场景 Scenario	推荐方案 Recommendation	为什么 Why
智能客服 Customer Support	Qwen3.5 + BGE-M3	多语言 + 成熟的嵌入检索
代码助手 (云端) Coding (Cloud)	GLM-5.1 或 Kimi K2.5	SWE-bench 顶级开源模型
代码助手 (自建) Coding (Self-host)	GLM-4.7 或 Qwen3-Coder-30B-A3B	可在消费级显卡跑
文档/图表 Document & Chart	InternVL3-78B 或 Qwen3-VL-235B	MMMU 顶级，表格/图表强
移动端 App Mobile	Phi-4-mini 或 Gemma 3 4B	4GB RAM 可跑；M-系列友好
RAG 系统 RAG	DeepSeek-V3.2 + BGE-M3	推理 + 检索双强，价格极低
数学教育 Math Tutor	QwQ-32B 或 Step-3.5-Flash	32B 自建 / 196B 顶尖
语音交互 Voice UX	Whisper-V3-Turbo + CosyVoice2	99 语言识别 + 150ms 合成
语音转录企业 Enterprise ASR	Canary Qwen 2.5B (英文) 或 IBM Granite Speech 3.3	低 WER + 商用许可
Agent 系统 Agent	GLM-4.5-Air 或 MiniMax-M2.7	工具调用 + 长任务
超长上下文 Long Context	Llama 4 Scout (10M) 或 Qwen2.5-1M	整个代码库一次喂
文生图 T2I	FLUX.2 [dev] (质量) 或 SDXL (生态)	需要二次微调选 SDXL
文生视频 T2V	Wan 2.2 (质量) 或 Mochi 1 (许可宽松)	商用选 Mochi

硬件要求速查 / Hardware Quick Reference

模型规模 Scale	最低显存 (4-bit 量化)	适合硬件 Hardware
0.8B – 3B	2 – 4 GB	手机 · Raspberry Pi · Mac Mini · 树莓派
7B – 8B	6 – 8 GB	RTX 3060 · M1/M2/M3 Mac · GTX 1080
14B – 32B	16 – 24 GB	RTX 4090 · A5000 · M3/M4 Max (64GB)
70B dense	40 – 48 GB	A6000 · 2×4090 · M3 Ultra (128GB)
MoE 30B-A3B	16 – 24 GB (总权重 ~60GB 但活跃 3B)	RTX 4090 (权重需快速存储)
MoE 400B-A17B	80 – 160 GB 显存或 512 GB 统一内存	多卡 A100/H100 · M3 Ultra (512GB)
MoE 600B+	8× H100 80GB 或等价	企业级部署

重要变更记录 / Changelog

2026-04-19 — Full rewrite: added GLM-5/5.1, Kimi K2.5, Step-3.5-Flash, Qwen3-VL-235B, Wan 2.2, FLUX.2, Canary Qwen 2.5B, Qwen3-ASR, Fish Audio S2 Pro, Hermes-4. Added two new categories: Agent/Tool Use and Video Generation. Removed stale entries (Qwen-QwQ-32B renamed to QwQ-32B, etc.).
2026-03 — Initial version with 7 categories.

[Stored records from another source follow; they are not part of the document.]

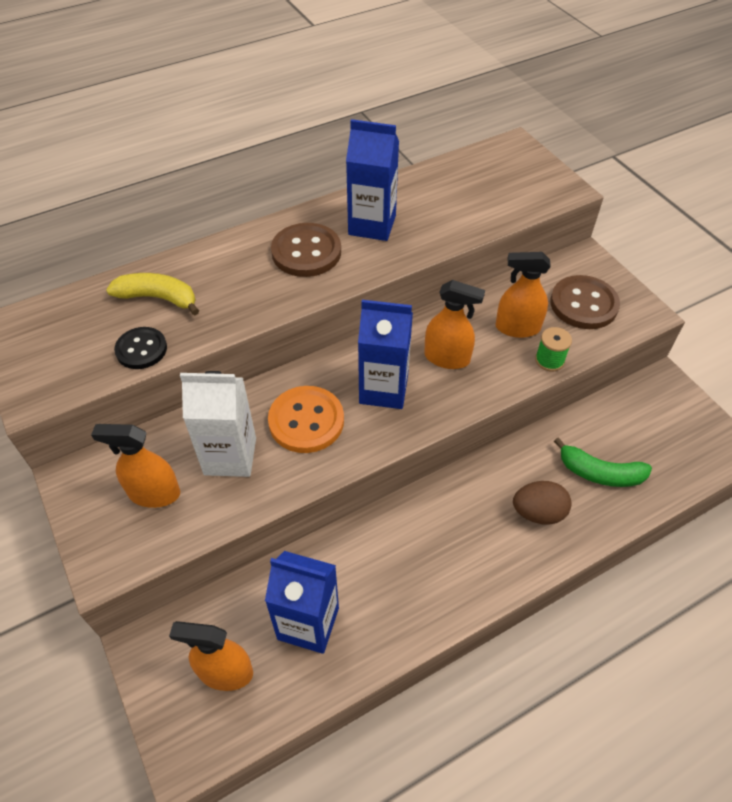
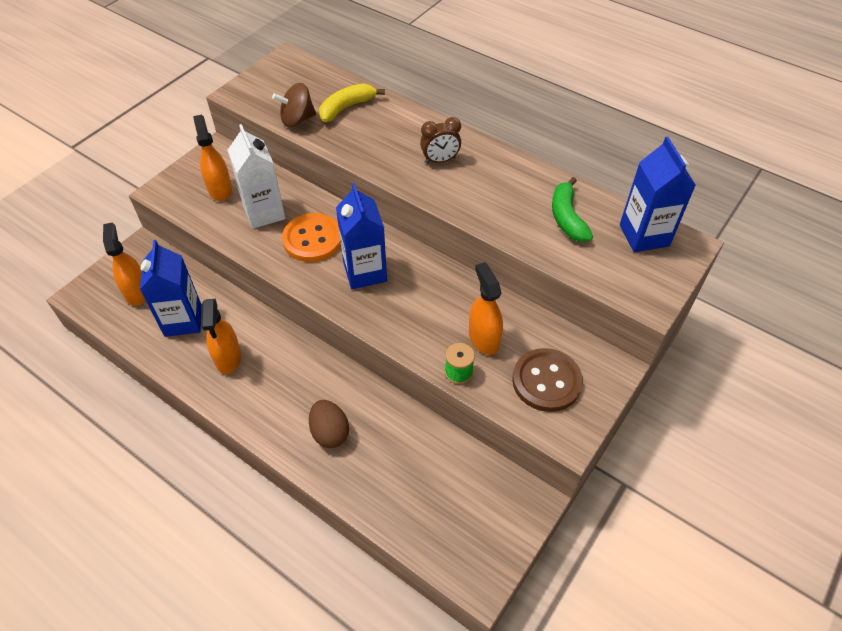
camera: 65 degrees right, 0 degrees up
(141, 349) = (297, 119): black button -> brown spinning top
(158, 298) = (346, 108): yellow banana -> yellow banana turned 120 degrees counterclockwise
(306, 252) = (440, 160): brown button -> brown clock
(372, 225) = (498, 185): blue carton -> blue carton (644, 235)
(447, 358) = (419, 300): orange spray bottle -> orange spray bottle (228, 358)
(600, 473) = (392, 469): green banana -> green banana (567, 218)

How to Add a Model / 如何添加模型

See CONTRIBUTING.md for the full template.

Hard criteria:

Must be open-source or open-weight with a clear license (commercial-use status noted if restricted)
Must have verifiable benchmark or well-documented real-world capability
Must be practically usable (weights on HF, runs on consumer or affordable cloud hardware)
Must be not vaporware — released and downloadable at time of listing
Include a Last verified date in the row; readers must know the nutrient freshness

Sources / 参考来源

Cross-referenced at the 2026-04-19 verification pass:

Last tool-verified at 2026-04-19 (Hong Kong / Beijing timezone). Model benchmarks and releases move weekly — re-verify before any critical production selection.